One of the key problems with refs today seem so focused on the letter of the
rules that they actually end thwarting the spirit behind the rules. I think
this has a lot to do with attempting to train refs as automatons conditioned
to 'reflex calls' rather than acknowledging the fact that reffing a game
requires judgement not just about facts but also about how a game is MEANT
to be played. Refs should be trained to understand the relationship between
the calls they make and the result they have upon play, taking into account
the context of the larger game - kind of like a judge who takes all the
available evidence into account when rendering a judgment. This would
require entrusting the refs with the responsibility for managing the overall
flow of the game, not simply the ability to make a given call at a given
time. Instead it seems as if they are instructed to make certain calls based
on particular criteria REGARDLESS of the overall context (and violence
within that context) of the call - resulting in weird inconsistencies in
levels of contact (for example: Kidd undercutting an airborne Pierce versus
Battie's 'flagrant foul', or Kobe's non-call elbow versus Bibby's 'foul' on
Kobe in the same sequence) - in a sense they've like judges whose judgment
has been deliberately neutered by 'mandatory sentencing' in order to comport
with some strange Skinnerian fantasy about how humans should react to
stimuli.

Case in point, the "no charge circle": as I understand it, this was
instituted to prevent the practice popularized by Laimbeer and other 'bad
boy' Pistons of jumping under the basket when they saw someone driving for a
lay-up in order to draw a charge and (not incidentally) undercut the
airborne opponent. This tactic was clearly illegal under existing rules (you
simply cannot stand under the basket and deny anyone attempting a lay-up any
place to land) but for whatever reason refs started rewarding such false
hustle defensive play (as well as allowing all sorts of thuggery) and the
league stepped in to attempt to return to status quo ante. The result? Now
we STILL have people jumping in at the last moment - after the opponent is
airborne in many cases - to draw 'charges' if only they are a fraction
outside the circle. Meanwhile Shaq can now drive his shoulder full force
into a defender who happens to be between him and the basket no matter how
long that defender has held that position because that defender is now
inside the 'no charge circle'. Not only has the actual intent of the rule
change been thwarted (refs still allow last-second jump-in-front 'planting
of feet' resulting in the undercutting of airborne lay-ups) but now they
ALSO refuse to call what should be obvious offensive fouls (Shaq is not
airborne coming in for a lay-up - he is actively dislodging positional
defenders with all his might) all because of a slavish attention to the
letter rather than the animating spirit behind the 'no charge' rule.

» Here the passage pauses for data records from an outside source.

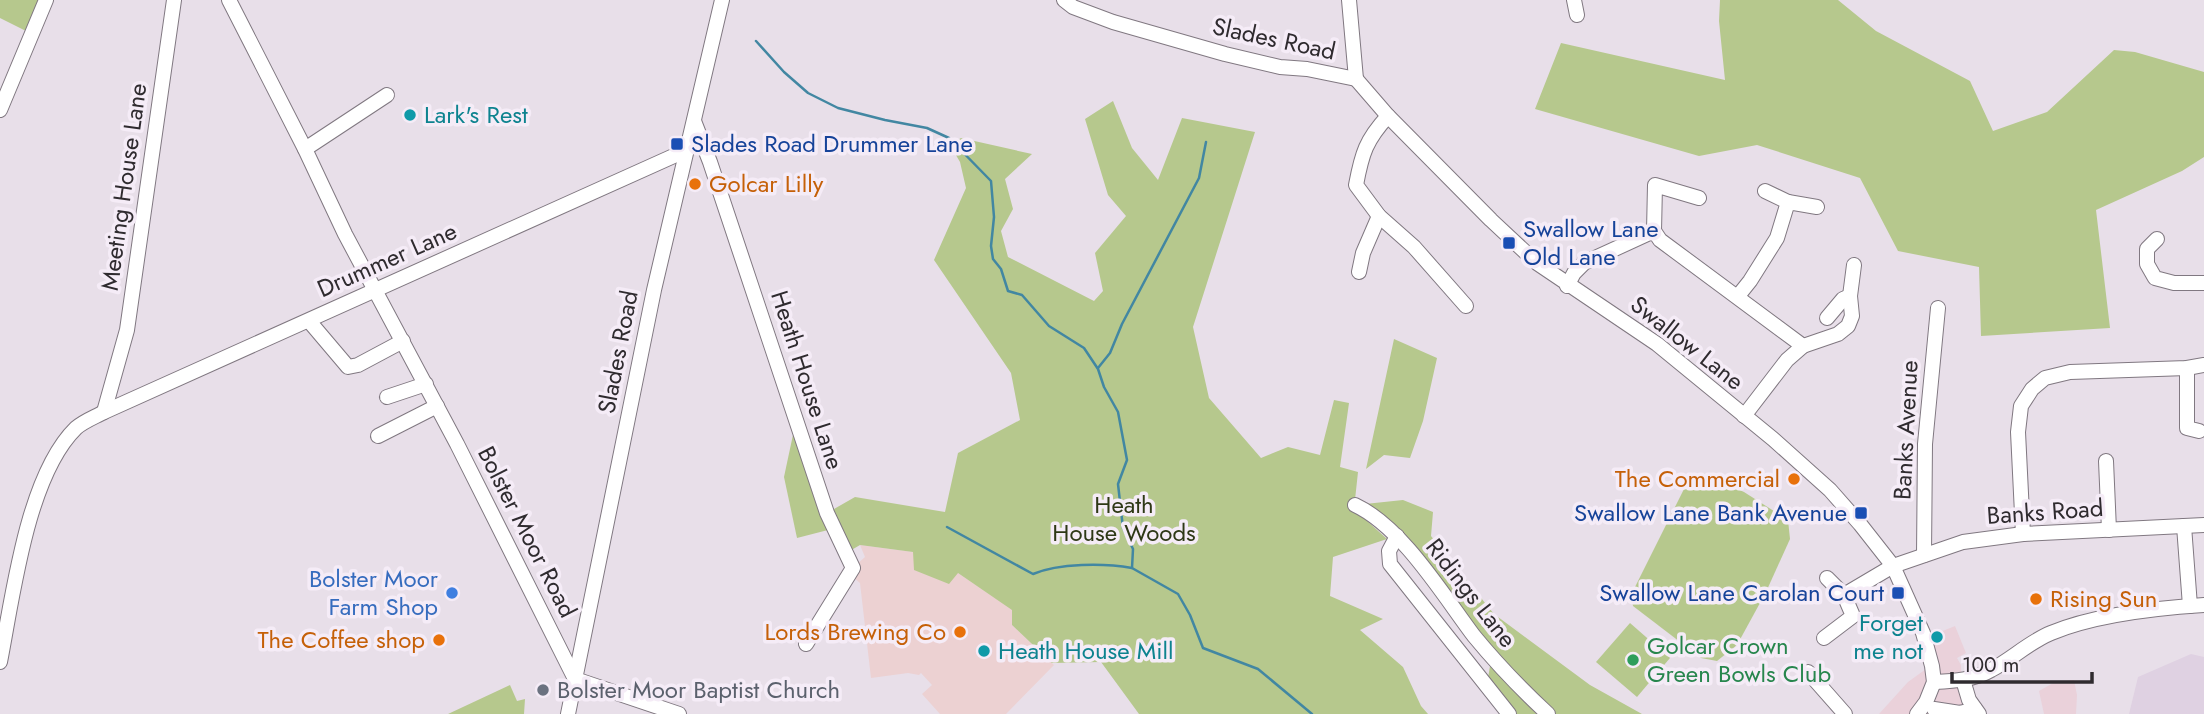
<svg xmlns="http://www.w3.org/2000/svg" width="2204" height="714" viewBox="0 0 2204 714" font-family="Jost,sans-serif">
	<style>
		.commercial { fill: #ead1da }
		.industrial { fill: #ecd1d2 }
		.built { fill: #dfd1e2 }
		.green { fill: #b6c88d }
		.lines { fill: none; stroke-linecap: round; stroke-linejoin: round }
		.stream { stroke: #4287a2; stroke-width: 2.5 }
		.minor-casing { stroke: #807881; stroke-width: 16 }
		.minor { stroke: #fff; stroke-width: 14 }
		.culture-dot { fill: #0f9aa8; stroke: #f5ecf7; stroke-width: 2.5 }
		.transit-dot { fill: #1a4fb4; stroke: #f5ecf7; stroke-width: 2.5 }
		.food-dot { fill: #e8710a; stroke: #f5ecf7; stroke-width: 2.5 }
		.shop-dot { fill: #3f7fe0; stroke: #f5ecf7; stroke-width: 2.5 }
		.leisure-dot { fill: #2e9e5b; stroke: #f5ecf7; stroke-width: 2.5 }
		.worship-dot { fill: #6b7280; stroke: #f5ecf7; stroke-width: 2.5 }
		.labels { text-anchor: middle; stroke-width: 7; stroke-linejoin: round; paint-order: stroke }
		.street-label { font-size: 24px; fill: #2f2b2f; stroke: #f5ecf7 }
		.culture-label { font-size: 24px; fill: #0d838f; stroke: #f5ecf7; text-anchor: start }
		.transit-label { font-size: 24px; fill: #164399; stroke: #f5ecf7; text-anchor: start }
		.food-label { font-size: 24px; fill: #c56008; stroke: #f5ecf7; text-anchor: end }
		.park-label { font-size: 24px; fill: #2e3816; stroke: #f5ecf7 }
		.shop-label { font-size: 24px; fill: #366cbe; stroke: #f5ecf7; text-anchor: end }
		.leisure-label { font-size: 24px; fill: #27864d; stroke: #f5ecf7; text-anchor: start }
		.worship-label { font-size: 24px; fill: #5b616d; stroke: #f5ecf7; text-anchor: start }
	</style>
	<rect width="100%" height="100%" fill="#e8dfe9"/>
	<g class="commercial">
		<polygon points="1955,626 1966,653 1957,658 1961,665 1962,714 1879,714 1908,682 1926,669 1930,636"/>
		<polygon points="2074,680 2077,695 2076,714 2044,714 2039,691 2055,682"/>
	</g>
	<polygon class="industrial" points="860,545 913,552 958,573 1013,610 1012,625 1054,665 1006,714 940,714 922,694 932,685 921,673 919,675 908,673 871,678 860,583 853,577 857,564 865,557"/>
	<polygon class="built" points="2191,654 2204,657 2204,714 2129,714 2138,677"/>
	<g class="green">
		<polygon points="0,0 41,0 28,32 0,18"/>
		<polygon points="1720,0 1838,0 1876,31 1970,81 1993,131 2047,112 2114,50 2135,52 2204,72 2204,157 2182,171 2096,210 2110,328 1981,336 1979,267 1898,251 1860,178 1757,145 1699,156 1535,109 1561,43 1725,80 1719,21"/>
		<polygon points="1113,101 1132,148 1158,180 1182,118 1255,132 1193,327 1209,398 1261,458 1288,447 1320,455 1334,400 1349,403 1340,467 1358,472 1354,509 1387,539 1333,557 1330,596 1383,619 1360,630 1403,667 1421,706 1428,714 1139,714 1101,662 1052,663 1012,625 1012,610 958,573 949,584 914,570 913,552 860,545 848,552 827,513 855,497 945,512 958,453 1020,420 1011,373 934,260 966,188 960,162 950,145 961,138 1032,154 1005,179 1013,209 1001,231 1008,257 1094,301 1103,291 1095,253 1126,216 1108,195 1085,119"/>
		<polygon points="1394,339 1437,358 1423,421 1410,458 1384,455 1366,469"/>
		<polygon points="794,430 828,530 797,538 784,477"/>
		<polygon points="1703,473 1744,492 1788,520 1790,539 1766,592 1737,645 1717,661 1701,658 1633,606 1631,595 1688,481 1695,474"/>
		<polygon points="1403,500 1433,512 1431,536 1494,614 1590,685 1642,714 1516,714 1488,678 1492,654 1430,564 1412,543 1365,504"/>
		<polygon points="1630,623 1670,658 1637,697 1596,662"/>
		<polygon points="510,685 517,701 525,699 524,714 448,714"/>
	</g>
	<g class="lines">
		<g class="stream">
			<polyline points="756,41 784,72 808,93 838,108 885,120 927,128 949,138 991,181 994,217 991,246 993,259 1001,269 1008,291 1022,295 1049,326 1084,348 1098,369 1104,387 1118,412 1127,460 1118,484 1123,528 1133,549 1132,568 1178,594 1190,615 1203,648 1258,669 1312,714"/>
			<polyline points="1098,368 1110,353 1122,324 1199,178 1206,142"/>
			<path d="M947,527L1033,574C1059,563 1104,563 1132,568"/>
		</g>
		<defs>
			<g id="minor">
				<polyline points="229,0 305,149 345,234 457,444 575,679"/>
				<polyline points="1064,0 1073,7 1113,22 1225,54 1280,67 1307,69 1356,79"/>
				<polyline points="1349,0 1356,79"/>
				<polyline points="1574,0 1577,15"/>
				<polyline points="1356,79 1388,116 1491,220 1537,263 1657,344 1773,439 1830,490 1860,524 1893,566 1923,633 1932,666 1934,682 1926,702 1917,714"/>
				<polyline points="0,110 46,0"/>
				<path d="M1388,116C1366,140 1362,153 1356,185L1379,216L1414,247L1466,306"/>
				<polyline points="694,121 710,162 827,513 853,568 806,644"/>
				<polyline points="305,149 387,95"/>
				<polyline points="1765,191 1788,202"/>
				<polyline points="1654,231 1660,240 1803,346 1838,334 1848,326 1852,316 1850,296 1854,265"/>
				<polyline points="2157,239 2147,249 2147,264 2155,278 2174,283 2204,283"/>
				<polyline points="1359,272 1363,253 1379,216"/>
				<polyline points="1567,286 1574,273 1584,263 1654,231 1655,185 1699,198"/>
				<polyline points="1738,296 1750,281 1777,238 1788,202 1817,207"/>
				<polyline points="1827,318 1843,299 1850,296"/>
				<polyline points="309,321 348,367 358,365 403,341"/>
				<polyline points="2187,368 2187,428 2199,431"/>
				<polyline points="387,397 426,384"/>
				<polyline points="104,412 127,330 174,0"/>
				<polyline points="1744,416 1787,360 1803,346"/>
				<polyline points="378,436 437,406"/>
				<polyline points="2106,461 2109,530"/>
				<path d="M1355,505C1402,527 1443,595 1474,636C1497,664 1521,689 1548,714"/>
				<polyline points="2184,526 2190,606"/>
				<polyline points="2023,534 2018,432 2021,406 2032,389 2045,378 2070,372 2187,368 2204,365"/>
				<polyline points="1397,536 1389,551 1390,564 1509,714"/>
				<polyline points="1924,555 1925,444 1938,308"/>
				<polyline points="1827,578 1844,595 1893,566 1963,542 2023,534 2204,525"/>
				<polyline points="1824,638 1853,616 1844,595"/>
				<path d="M0,662C13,596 27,476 76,428C84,421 95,417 104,412L687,150"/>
				<polyline points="1808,672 1845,714"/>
				<polyline points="575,679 679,714"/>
				<polyline points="1963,680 1969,700 1979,714"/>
				<path d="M1934,682C1953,681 1974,680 1991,670C2012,659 2029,642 2051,633C2094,615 2157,608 2204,605"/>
				<polyline points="1934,709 1960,713 1975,709"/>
				<polyline points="568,714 654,290 722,0"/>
			</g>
		</defs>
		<use href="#minor" class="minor-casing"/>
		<use href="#minor" class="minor"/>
	</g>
	<g class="culture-dot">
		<circle cx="410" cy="115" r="7"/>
		<circle cx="1937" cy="637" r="7"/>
		<circle cx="984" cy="651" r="7"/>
	</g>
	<g class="transit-dot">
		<rect x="670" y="137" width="14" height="14" rx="3.5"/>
		<rect x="1502" y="236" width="14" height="14" rx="3.5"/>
		<rect x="1854" y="506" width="14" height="14" rx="3.5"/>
		<rect x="1891" y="586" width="14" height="14" rx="3.5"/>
	</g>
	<g class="food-dot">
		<circle cx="695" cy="184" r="7"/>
		<circle cx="1794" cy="479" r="7"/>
		<circle cx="2036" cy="599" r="7"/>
		<circle cx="960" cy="632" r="7"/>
		<circle cx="439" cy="640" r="7"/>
	</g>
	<circle class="shop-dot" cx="452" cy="593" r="7"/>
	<circle class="leisure-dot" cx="1633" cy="660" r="7"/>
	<circle class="worship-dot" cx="543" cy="690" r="7"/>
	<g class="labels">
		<g class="street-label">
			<text transform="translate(1274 39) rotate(12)" y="8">Slades Road</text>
			<text transform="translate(124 187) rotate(-82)" y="8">Meeting House Lane</text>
			<text transform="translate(387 260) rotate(-24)" y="8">Drummer Lane</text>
			<text transform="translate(1687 343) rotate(38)" y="8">Swallow Lane</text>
			<text transform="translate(618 352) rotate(-79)" y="8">Slades Road</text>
			<text transform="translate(807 380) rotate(72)" y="8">Heath House Lane</text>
			<text transform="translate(1906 430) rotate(-87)" y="8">Banks Avenue</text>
			<text transform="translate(2045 512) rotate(-4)" y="8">Banks Road</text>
			<text transform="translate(527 532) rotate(63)" y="8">Bolster Moor Road</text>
			<text transform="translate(1471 593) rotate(52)" y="8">Ridings Lane</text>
		</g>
		<g class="culture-label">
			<text x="424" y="123">Lark's Rest</text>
			<text x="1923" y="631" text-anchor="end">Forget<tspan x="1923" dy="28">me not</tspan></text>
			<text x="998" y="659">Heath House Mill</text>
		</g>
		<g class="transit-label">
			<text x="691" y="152">Slades Road Drummer Lane</text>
			<text x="1523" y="237">Swallow Lane<tspan x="1523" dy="28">Old Lane</tspan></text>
			<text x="1847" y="521" text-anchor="end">Swallow Lane Bank Avenue</text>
			<text x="1884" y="601" text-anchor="end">Swallow Lane Carolan Court</text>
		</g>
		<g class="food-label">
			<text x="709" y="192" text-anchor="start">Golcar Lilly</text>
			<text x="1780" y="487">The Commercial</text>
			<text x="2050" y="607" text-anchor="start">Rising Sun</text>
			<text x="946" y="640">Lords Brewing Co</text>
			<text x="425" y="648">The Coffee shop</text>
		</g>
		<g class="park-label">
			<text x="1124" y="513">Heath<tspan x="1124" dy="28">House Woods</tspan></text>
		</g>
		<g class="shop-label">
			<text x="438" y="587">Bolster Moor<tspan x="438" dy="28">Farm Shop</tspan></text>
		</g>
		<g class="leisure-label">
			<text x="1647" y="654">Golcar Crown<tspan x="1647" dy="28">Green Bowls Club</tspan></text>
		</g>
		<g class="worship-label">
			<text x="557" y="698">Bolster Moor Baptist Church</text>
		</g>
	</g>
	<path d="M1952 672v10h140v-10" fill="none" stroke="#2f2b2f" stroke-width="3.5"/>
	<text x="1962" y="672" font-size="21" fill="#2f2b2f" stroke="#f5ecf7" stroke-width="5" paint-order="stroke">100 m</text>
</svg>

Eliminating the illegal D rules was a good first step in returning to the
NBA to a league guided by basic principles rather than pedantic attention to
minutia. The game would be further improved if refs were instructed to
maintain certain basic principles (the concepts of defensive position,
freedom of offensive movement and the importance of who initiates contact).
Refs should understand HOW and WHY such principles are central to the game
rather than being trained to focus on specific minutia intended to 'trigger'
calls (the conceptual basis for the now defunct illegal defense rules as
well as the current flagrant foul rules, the 'no charge zone' and
jump-in-front charges among others). The way the game is called today too
often the forest is missed for the trees.